# tivoftpd problems



## trickyech (Aug 13, 2002)

I'm trying to transfer some files to my tivo using tivoftpd but am running into a problem.

I used Steve Jenkins guide to install turbonet in my T60 and all went great.

I have the copy of tivoftpd from his bootcd in /var/hack/bin. It starts up ok and I'm able to login from my windows machine via the command line ftp. When I try to send a file though I get this error:

"503 Only ASCII and binary modes are supported"

I get this error even after I manually set the transfer mode to ascii by doing "ftp>ascii"

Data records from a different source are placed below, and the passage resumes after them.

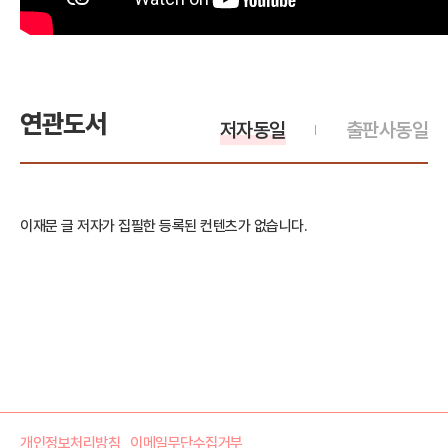
연관도서
저자동일
출판사동일
이재문 글 저자가 집필한 등록된 컨텐츠가 없습니다.
개인정보처리방침
이메일무단수집거부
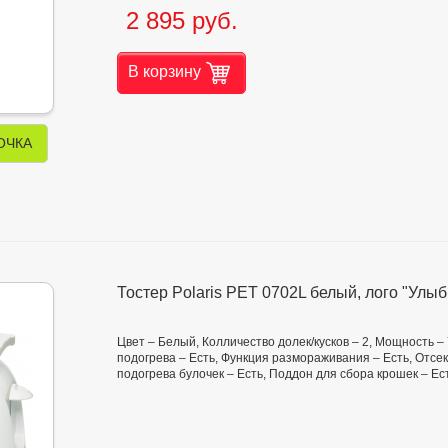
2 895 руб.
В корзину
ОЧКА
Тостер Polaris PET 0702L белый, лого "Улыб
Цвет – Белый, Колличество долек/кусков – 2, Мощность –
подогрева – Есть, Функция размораживания – Есть, Отсек
подогрева булочек – Есть, Поддон для сбора крошек – Ес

Anyone have any thoughts as to why tivoftpd is doing this?

tricky


----------



## Prof. Yaffle (Aug 2, 2002)

I'm sure you shoud be transferring files in Binary mode not ascii. Try typing "bin" followed by enter and then try transferring.


----------



## Piggers (Dec 17, 2003)

Try using a ftp client. I use smartftp and cuteftp.


----------



## Prof. Yaffle (Aug 2, 2002)

Personally I've found Filezilla to be the most reliable Windows ftp software with TiVo. Just remember to set it to binary not auto and make sure it's set for single connection. Also don't forget to Disconnect before closing it otherwise you'll need to restart ftp on TiVo


----------



## Alessan (Feb 23, 2002)

where can I get the tfp program. I am a newbie to doing ftp on tivo and would to try to set it up.


----------



## Piggers (Dec 17, 2003)

It is no different then doing ftping to a computer or server. Try smartftp, wfsftp, cuteftp, filezilla, bulletproof.....

What ever ftp program you choose...maybe you should read the help or readme to find out how to use them. It is actually pretty simple.


----------



## TivoGeezer (Dec 3, 2003)

> _Originally posted by Alessan _
> *where can I get the tfp program. I am a newbie to doing ftp on tivo and would to try to set it up. *


 You can find it and other hacks here.


----------



## gmiller (Mar 21, 2003)

Your FTP client isn't sending the mode properly. As everyone else said, switch to a different FTP client.


----------



## tartan_haggis (Jun 13, 2005)

I have had the same problem using an Apple Mac running in Terminal mode. After certain commands, you get the following messages:

500 Syntax error, command unrecognized.
227 Entering Passive Mode (192,168,0,200,4,2)
503 Only ASCII and binary modes are supported.

Don't see why this should be a problem when ftp'ing from another UNIX host - I'm using Mac OS X Tiger 10.4 which is UNIX based. 

Any suggestions, or is a commercial FTP package the only answer? On my Windows PC, I can use Microsoft FTP client and it works fine.


----------